Responsive behaviour at unusual breakpoints, content overflow scenarios, and internationalisation considerations required designer-developer dialogue that AI couldn't replace.
Based on these findings, I defined a refined workflow that positions AI as an accelerator in the design-to-code pipeline, not a replacement for either discipline, but a bridge that reduces friction and catches inconsistencies early.
This exploration fundamentally shifted how I think about the designer's role in a world with AI-assisted tooling. It's not about AI replacing designers, it's about AI handling the mechanical translation so designers can focus on the decisions that actually matter: user needs, information hierarchy, interaction patterns, and the emotional quality of an experience.

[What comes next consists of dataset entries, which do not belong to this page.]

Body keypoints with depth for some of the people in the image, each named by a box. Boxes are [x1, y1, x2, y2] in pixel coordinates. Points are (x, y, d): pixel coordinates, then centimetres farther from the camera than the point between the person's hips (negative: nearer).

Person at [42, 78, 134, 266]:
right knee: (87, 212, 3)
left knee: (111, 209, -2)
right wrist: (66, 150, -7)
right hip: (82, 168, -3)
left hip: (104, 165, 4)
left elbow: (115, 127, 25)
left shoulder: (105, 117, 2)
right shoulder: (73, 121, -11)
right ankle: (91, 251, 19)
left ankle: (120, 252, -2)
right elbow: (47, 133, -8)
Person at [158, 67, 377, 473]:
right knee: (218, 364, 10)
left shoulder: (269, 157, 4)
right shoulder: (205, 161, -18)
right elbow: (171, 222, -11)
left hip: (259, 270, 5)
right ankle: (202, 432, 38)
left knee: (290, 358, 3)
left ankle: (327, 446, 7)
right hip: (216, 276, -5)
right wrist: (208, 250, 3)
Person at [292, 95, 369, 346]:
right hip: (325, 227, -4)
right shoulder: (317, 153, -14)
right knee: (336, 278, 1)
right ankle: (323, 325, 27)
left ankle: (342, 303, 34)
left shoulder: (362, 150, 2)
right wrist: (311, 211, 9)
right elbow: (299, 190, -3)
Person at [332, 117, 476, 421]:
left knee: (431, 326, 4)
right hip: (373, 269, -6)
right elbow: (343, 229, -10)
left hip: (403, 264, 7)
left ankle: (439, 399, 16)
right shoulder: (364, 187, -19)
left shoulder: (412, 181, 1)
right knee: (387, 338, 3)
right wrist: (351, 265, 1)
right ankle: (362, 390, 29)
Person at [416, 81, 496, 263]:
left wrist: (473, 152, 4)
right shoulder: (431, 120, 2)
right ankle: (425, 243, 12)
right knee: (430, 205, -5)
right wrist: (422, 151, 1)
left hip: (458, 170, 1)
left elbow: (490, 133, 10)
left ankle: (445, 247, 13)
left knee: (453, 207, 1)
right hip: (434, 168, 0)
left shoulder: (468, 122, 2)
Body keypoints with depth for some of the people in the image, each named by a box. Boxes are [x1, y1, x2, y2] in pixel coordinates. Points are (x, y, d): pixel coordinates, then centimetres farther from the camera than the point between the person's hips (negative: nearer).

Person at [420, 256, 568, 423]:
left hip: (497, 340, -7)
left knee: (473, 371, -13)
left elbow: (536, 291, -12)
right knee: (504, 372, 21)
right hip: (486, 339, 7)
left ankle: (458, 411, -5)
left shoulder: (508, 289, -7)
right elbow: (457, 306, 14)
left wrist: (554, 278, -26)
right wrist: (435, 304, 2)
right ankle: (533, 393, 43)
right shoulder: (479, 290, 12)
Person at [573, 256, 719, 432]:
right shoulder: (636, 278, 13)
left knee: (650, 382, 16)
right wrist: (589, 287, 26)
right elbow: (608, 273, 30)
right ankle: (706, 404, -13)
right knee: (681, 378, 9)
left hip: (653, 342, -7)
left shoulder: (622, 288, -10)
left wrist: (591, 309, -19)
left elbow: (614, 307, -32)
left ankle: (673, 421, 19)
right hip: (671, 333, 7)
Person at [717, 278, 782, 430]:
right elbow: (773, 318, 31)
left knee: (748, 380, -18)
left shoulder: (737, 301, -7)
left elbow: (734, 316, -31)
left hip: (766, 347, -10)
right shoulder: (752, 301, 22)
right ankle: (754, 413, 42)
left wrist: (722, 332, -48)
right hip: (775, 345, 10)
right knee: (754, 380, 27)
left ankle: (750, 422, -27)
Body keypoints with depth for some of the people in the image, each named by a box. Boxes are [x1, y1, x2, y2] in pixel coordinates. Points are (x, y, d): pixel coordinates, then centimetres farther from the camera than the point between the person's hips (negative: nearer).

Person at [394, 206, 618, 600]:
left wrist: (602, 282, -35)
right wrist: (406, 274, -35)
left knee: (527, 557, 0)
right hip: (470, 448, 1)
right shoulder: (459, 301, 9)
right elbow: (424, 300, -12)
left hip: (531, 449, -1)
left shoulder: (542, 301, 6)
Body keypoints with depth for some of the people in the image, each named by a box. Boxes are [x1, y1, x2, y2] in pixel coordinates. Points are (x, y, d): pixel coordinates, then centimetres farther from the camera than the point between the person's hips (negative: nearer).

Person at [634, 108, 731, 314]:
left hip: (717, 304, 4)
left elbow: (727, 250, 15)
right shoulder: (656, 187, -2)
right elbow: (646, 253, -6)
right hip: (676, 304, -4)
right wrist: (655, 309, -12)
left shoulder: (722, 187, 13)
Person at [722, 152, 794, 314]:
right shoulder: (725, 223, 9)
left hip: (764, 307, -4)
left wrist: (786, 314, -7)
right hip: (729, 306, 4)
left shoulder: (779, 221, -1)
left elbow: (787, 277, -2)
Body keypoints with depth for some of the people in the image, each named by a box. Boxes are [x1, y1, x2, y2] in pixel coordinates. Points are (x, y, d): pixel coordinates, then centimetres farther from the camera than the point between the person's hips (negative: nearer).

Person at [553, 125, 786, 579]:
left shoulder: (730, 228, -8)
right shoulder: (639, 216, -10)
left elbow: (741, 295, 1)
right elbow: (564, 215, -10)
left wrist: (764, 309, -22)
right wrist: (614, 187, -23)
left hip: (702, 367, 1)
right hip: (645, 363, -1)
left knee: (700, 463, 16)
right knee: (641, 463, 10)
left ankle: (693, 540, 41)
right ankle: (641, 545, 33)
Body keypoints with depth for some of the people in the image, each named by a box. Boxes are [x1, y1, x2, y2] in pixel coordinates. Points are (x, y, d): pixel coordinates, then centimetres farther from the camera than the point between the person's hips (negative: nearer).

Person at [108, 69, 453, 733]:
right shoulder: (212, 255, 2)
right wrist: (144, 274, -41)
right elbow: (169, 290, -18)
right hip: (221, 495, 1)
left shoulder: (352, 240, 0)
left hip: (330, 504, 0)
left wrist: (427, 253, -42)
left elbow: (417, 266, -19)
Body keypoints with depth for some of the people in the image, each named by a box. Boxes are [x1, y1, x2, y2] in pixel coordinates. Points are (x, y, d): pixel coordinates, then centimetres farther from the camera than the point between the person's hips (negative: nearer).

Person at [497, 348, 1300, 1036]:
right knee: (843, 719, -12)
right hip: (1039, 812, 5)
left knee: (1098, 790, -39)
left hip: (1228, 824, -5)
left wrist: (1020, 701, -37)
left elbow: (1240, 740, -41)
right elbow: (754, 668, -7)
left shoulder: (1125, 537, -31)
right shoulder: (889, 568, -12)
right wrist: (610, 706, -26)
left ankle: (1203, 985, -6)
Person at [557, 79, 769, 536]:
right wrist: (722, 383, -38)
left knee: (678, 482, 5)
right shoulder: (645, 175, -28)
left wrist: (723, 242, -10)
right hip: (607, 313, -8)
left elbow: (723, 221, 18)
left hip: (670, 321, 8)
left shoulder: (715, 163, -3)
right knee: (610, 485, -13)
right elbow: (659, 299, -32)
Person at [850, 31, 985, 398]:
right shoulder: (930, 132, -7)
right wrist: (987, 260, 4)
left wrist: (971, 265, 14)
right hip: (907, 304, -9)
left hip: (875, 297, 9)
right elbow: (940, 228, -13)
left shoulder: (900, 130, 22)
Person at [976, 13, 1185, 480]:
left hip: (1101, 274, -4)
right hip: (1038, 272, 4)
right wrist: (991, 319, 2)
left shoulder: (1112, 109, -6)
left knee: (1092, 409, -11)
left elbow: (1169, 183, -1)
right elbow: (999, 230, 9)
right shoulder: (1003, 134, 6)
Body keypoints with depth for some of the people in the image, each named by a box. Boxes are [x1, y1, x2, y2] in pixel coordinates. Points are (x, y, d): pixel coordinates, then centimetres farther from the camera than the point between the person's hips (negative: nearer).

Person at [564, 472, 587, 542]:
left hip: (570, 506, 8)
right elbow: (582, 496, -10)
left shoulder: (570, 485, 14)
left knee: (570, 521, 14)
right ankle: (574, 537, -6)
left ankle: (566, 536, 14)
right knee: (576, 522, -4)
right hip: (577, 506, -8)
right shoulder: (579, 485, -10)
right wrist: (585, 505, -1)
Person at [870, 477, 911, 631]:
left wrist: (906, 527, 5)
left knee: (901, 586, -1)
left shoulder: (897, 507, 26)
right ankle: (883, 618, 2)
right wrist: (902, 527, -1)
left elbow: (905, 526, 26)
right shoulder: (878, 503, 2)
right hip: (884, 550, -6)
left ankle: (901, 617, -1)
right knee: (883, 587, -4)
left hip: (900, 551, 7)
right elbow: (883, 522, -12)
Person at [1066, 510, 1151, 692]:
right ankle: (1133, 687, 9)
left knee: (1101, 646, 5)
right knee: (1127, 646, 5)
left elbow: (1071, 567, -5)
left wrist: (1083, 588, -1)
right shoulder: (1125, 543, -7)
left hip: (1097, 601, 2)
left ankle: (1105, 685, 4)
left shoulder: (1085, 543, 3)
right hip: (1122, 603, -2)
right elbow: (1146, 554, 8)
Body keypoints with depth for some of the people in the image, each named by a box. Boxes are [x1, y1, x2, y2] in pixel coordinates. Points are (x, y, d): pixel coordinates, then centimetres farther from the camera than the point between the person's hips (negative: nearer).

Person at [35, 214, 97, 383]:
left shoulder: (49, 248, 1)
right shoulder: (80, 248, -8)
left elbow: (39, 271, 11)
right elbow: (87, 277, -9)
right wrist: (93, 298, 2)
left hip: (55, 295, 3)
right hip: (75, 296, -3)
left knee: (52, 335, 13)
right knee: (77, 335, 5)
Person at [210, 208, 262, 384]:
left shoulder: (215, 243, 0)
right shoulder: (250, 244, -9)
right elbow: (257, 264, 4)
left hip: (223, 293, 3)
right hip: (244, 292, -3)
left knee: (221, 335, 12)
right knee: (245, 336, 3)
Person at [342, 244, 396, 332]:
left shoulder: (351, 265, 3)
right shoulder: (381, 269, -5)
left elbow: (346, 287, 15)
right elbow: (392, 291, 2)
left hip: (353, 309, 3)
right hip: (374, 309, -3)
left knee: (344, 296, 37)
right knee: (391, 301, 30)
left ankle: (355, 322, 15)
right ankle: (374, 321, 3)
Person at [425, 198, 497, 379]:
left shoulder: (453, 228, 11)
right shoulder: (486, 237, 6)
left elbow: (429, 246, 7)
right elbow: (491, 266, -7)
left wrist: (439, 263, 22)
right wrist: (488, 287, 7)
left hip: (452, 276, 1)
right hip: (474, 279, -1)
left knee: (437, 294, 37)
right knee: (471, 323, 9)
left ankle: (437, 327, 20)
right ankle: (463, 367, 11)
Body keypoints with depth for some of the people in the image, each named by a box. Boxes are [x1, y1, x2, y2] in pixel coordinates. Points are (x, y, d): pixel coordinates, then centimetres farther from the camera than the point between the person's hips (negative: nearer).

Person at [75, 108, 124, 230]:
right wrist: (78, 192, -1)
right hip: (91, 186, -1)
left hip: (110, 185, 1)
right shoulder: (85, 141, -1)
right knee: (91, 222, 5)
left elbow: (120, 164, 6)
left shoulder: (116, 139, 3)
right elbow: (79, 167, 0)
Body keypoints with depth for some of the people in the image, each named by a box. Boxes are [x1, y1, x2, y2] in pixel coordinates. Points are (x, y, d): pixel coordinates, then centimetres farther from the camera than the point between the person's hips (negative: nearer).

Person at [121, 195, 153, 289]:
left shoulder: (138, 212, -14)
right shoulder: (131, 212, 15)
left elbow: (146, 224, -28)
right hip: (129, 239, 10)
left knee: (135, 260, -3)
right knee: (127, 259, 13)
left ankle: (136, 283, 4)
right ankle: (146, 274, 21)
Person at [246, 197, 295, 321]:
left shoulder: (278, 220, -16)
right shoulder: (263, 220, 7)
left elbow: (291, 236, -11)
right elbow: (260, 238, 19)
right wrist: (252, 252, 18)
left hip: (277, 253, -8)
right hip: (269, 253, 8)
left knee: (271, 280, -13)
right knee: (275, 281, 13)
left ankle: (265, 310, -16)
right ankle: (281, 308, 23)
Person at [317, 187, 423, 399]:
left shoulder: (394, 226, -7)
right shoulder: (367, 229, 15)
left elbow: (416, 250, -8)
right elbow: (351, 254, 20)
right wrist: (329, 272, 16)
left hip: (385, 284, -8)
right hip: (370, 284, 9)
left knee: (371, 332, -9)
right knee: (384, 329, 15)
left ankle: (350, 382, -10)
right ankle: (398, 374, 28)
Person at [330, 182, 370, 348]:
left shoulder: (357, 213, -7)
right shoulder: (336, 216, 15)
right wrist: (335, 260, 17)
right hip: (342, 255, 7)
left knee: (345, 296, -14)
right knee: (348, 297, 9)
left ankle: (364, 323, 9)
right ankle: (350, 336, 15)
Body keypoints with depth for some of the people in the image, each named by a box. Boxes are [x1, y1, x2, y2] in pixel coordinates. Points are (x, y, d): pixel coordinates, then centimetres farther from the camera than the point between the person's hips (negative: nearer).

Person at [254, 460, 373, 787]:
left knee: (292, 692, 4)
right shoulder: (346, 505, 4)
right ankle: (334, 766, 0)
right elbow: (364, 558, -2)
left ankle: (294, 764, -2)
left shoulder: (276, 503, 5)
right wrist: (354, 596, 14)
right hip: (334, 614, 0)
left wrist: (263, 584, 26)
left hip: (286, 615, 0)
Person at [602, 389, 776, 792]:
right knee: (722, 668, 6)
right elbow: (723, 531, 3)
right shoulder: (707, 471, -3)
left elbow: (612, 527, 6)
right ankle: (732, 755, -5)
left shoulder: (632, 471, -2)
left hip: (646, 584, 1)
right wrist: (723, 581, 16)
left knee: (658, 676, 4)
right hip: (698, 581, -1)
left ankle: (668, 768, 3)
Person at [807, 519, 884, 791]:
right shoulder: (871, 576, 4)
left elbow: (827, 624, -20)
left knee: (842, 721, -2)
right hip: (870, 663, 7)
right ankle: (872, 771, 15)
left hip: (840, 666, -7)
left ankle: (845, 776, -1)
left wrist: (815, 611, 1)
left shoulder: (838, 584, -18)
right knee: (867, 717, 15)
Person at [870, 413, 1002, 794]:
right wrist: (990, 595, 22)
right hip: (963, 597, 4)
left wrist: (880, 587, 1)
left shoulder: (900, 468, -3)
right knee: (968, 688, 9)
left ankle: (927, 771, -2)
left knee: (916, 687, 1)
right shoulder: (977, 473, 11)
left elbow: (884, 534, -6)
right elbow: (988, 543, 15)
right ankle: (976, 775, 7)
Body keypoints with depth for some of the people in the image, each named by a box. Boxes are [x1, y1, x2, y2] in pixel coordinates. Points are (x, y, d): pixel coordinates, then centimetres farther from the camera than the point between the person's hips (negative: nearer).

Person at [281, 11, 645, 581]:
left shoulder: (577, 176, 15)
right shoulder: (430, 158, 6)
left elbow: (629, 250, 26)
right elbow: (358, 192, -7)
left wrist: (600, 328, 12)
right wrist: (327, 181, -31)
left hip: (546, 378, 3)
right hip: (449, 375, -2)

It also raised the bar for design system craft. If your Figma files are structured for humans only, you're leaving value on the table. Designing for both human and machine readability means better naming conventions, more consistent token usage, and cleaner component architecture, all things that benefit the team regardless of AI.
The most exciting thing about this space isn't the technology, it's how it redefines collaboration. When the translation layer between design and code becomes faster and more reliable, designers and developers can spend less time on handoff mechanics and more time on the product itself.